Hands-free devices while driving not necessarily safer

Common sense would prevail, in addition to laws in many jurisdictions around the world, including India, that using a hands-free device while driving can in fact be distracting for the driver and lead to driver error.

With hand-free devices such as BlueTooth, and other entertainment media kits and packages available for most vehicles, drivers are now faced with multi-tasking between driving and either talking or texting.

In India, the law is plain and simple: no use of mobile devices while driving. Unfortunately, either because of drivers' attitudes or even worse, poor enforcement, most drivers typically do so. As more consumers purchase mobile phones, the need to be connected on the go has also grown. Many forget that driving isn't a right, it's a privilege that comes with a great deal of responsibility.

It's a well known fact that India's roads are some of the most dangerous to maneuver in the world, because of the sheer volume and traffic, leading to congestion. To further illustrate this point and drive it home, imagine a three lane highway or road, that doubles up into a six lane frenzy with both pedestrians and vehicles of all sorts fighting their way through. Sometimes, there are even animals too.  

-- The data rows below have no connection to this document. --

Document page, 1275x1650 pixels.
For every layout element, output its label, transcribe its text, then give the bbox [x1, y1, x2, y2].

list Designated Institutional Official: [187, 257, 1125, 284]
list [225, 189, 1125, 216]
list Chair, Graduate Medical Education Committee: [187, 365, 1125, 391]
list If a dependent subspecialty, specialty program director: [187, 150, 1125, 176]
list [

In addition to this, there's the even larger group of drivers who simply don't obey the rules of the road, with jumping red lights a common occurrence.

Add drivers using hands-free devices to that mix, and there will be just accidents waiting to happen.

Drivers who talk using a hands-free device made significantly more driving errors, compared with just driving without using the devices, according to a study by a professor in the Faculty of Rehabilitation Medicine at the University of Alberta, Yagesh Bhambhani and his graduate student Mayank Rehani, cited by TechGig.com.

According to the DailyMail, in this study, the researchers examined the brain activity of 26 participants using a Virage VS500M driving simulator. The 26 participants were first tested in a control condition, that is using the simulator to drive through virtual city streets and using no mobile devices. Then, they were then tested again while talking on a hands-free device. Finally, the participants were engaged in two-minute conversations that avoided emotionally charged topics. The researchers found there was a significant increase in brain activity while talking on a hands-free device when compared with the control condition.

Participant errors included but were not limited to: crossing the median, changing lanes without using indicators, and speeding. The jump in errors also correspond with a spike in both brain activity and heart rate.

In my opinion, If devices such as speed detector radars in vehicles can be banned, similar action for hands-free devices should also be taken. Or perhaps another option would to make these devices inoperable when driving a vehicle, as hands-free devices such as BlueTooth can still be useful and less dangerous in other scenarios and situations, such as boardroom meetings.

Then again, it would probably take years of boardroom meetings to outlaw these devices from the roads to begin with. If anything at the least, mobile operators should educate users with more advertisements and material about the dangers of using their mobile device and even hands-free devices whiles driving.